This is a bit of a niche topic, but I really hate scammers and eugenicists. Paul Cooijmans, a self-appointed expert in human intelligence from the Netherlands, has built a career of designing “high-range” IQ tests.
He insists that “childhood age-peer scores” are invalid, as are classic ratio IQ tests (for example, a score of 100 means that someone’s “mental age” is the same as their chronological age), and only adult standard deviation tests (using an SD of 15) can be used to rank people.
But this is a scam designed to get people to take his tests. (You can apply these arguments to any of the other absurd high-IQ societies on the internet that sell their own bespoke tests.) Here’s why:
- IQ tests were originally designed for children. Not because individual differences in adult intelligence are irrelevant (and the relative skill level is usually constant), but these tests are designed to identify kids’ skills in school. That’s what Alfred Binet intended when he created these tests. They were made to help kids, not give people bragging rights. Adult tests are especially useless for identifying one’s learning potential, since they are typically used for clinical purposes, such as identifying whether someone has difficulty with executive functioning or short-term memory. Once you’re grown up, it’s much clearer what you can do. David Wechsler was clear that his scales were clinical tests.
- Also, modern-day tests like the WAIS do not include high-range scores like this on their adult tests. Remember that he considers adult scores with a standard deviation of 15 as the only acceptable ones. But these tests are typically cut off at 160 and are geared towards the middle of the bell curve (roughly 70 to 130).
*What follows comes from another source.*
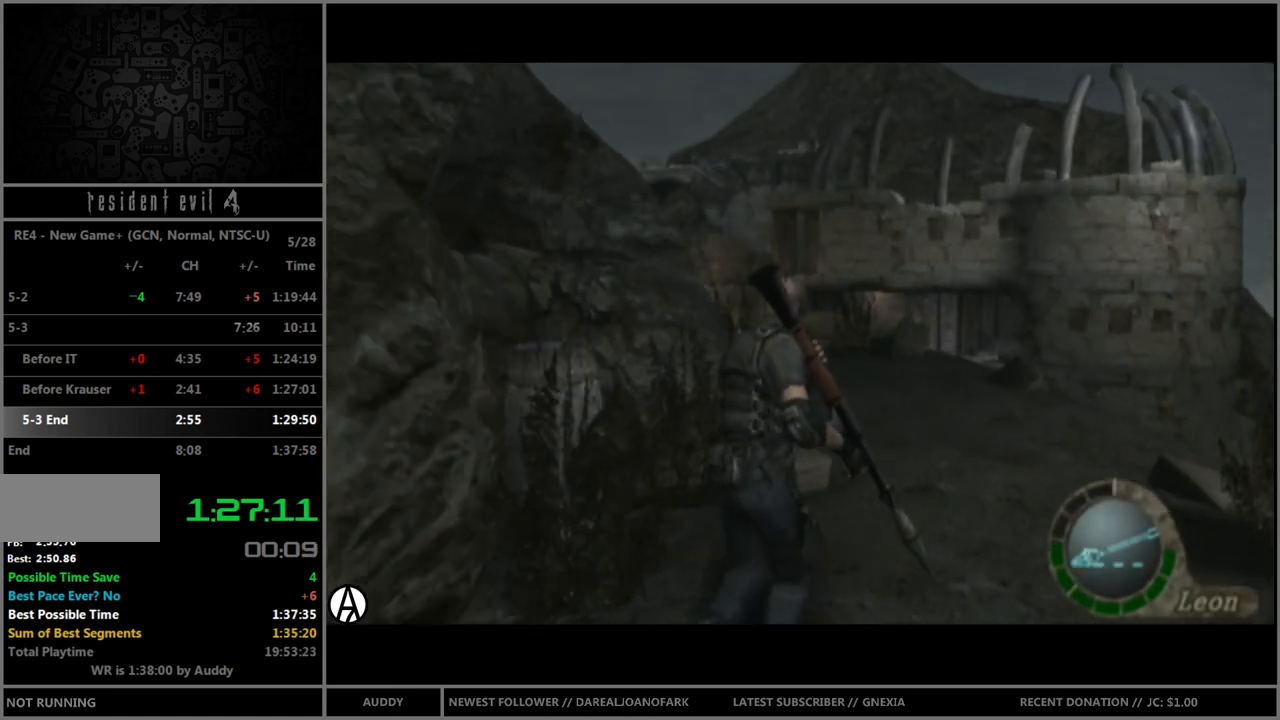
{"buttons": ["B"], "left_stick": "up", "right_stick": "center", "events": [[166, "left_stick", "up-left"], [267, "left_stick", "up"]]}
- He calls the Stanford-Binet test a “childhood test.” The Stanford-Binet is an all-ages test. Older versions, such as Form L-M, are also known to be better at identifying both highly intelligent children and those with intellectual disabilities. (Full disclosure: I’ve taken both Stanford-Binet and Wechsler tests.)
- As far as I know, all modern tests use age bands to rank people. If a 20-year-old takes the Wechsler Adult Intelligence Scale (WAIS), they will be compared with other 20-year-olds, not 18-year-olds or 40-year-olds. The same goes for the modern Stanford-Binet test and the Kaufman tests, and just about any other test you can find on the market. These are age-peer scores, just for adults rather than schoolchildren.
- Cooijmans’s devaluing of childhood tests may be an artefact of his sexist views. People like Cooijmans believe that girls can be precocious (rather than intelligent or gifted) and plateau or regress to the mean in mid-childhood or adolescence, but boys take longer to mature, so their scores are valid at a later age. This is bullshit. The kinds of girls who show clear signs of high intelligence at a young age (existential concerns at 7, reading at 18 months, going to university at 10) are unlikely to drop to a 100 or 120 level as they get older.
- Intellectual disability must be diagnosed before the age of 18. An adult test will not suffice for diagnosis. The same should apply to the right tail of the bell curve. Extremes in intelligence are a developmental phenomenon.
- He is specifically attacking the older Stanford-Binet tests (specifically form L-M), which were the only mainstream psychometric tests to produce scores above 160, using a special formula that combines a ratio and a deviation score. The standard deviation of the L-M is 16, rather than the 15 used on modern low-ceilinged tests like the dreaded Wechsler scales. If Stanford-Binet results, typically taken in childhood, are invalid predictors of someone’s intelligence, then they’ll fork over for Cooijmans’s homemade IQ tests. His disparagement of these tests is in his financial best interests. When people make claims like this and sell a competing product, follow the money. You’ll rarely be led astray.
- Cooijmans’s tests can’t be used to join mainstream high-IQ societies like Mensa. You can’t take them to a neuropsychologist to show your intellectual functioning. You can’t do anything with these tests but brag about them online. They’re an intricate puzzle, not a real IQ test.
- The WAIS and similar tests will probably bore the hell out of someone who has strong logical and pattern-recognition skills, since the subtests tend to be rather basic and a bit dull. Also, they include a lot of subtests that involve motor, visual and other non-intellectual skills. They are inaccessible for a lot of people.
And here’s where Cooijmans comes in. He says that only tests like the WAIS produce valid scores. These scores cut off most people who are drastically different from the norm. People who desperately want to prove themselves then spend money on Cooijmans’s tests. His business preys on people who want to prove their intellectual bona fides. This is nothing but a scam that preys on the relatively intelligent (but gullible), rather than the average person’s multilevel marketing or anti-cancer bracelets.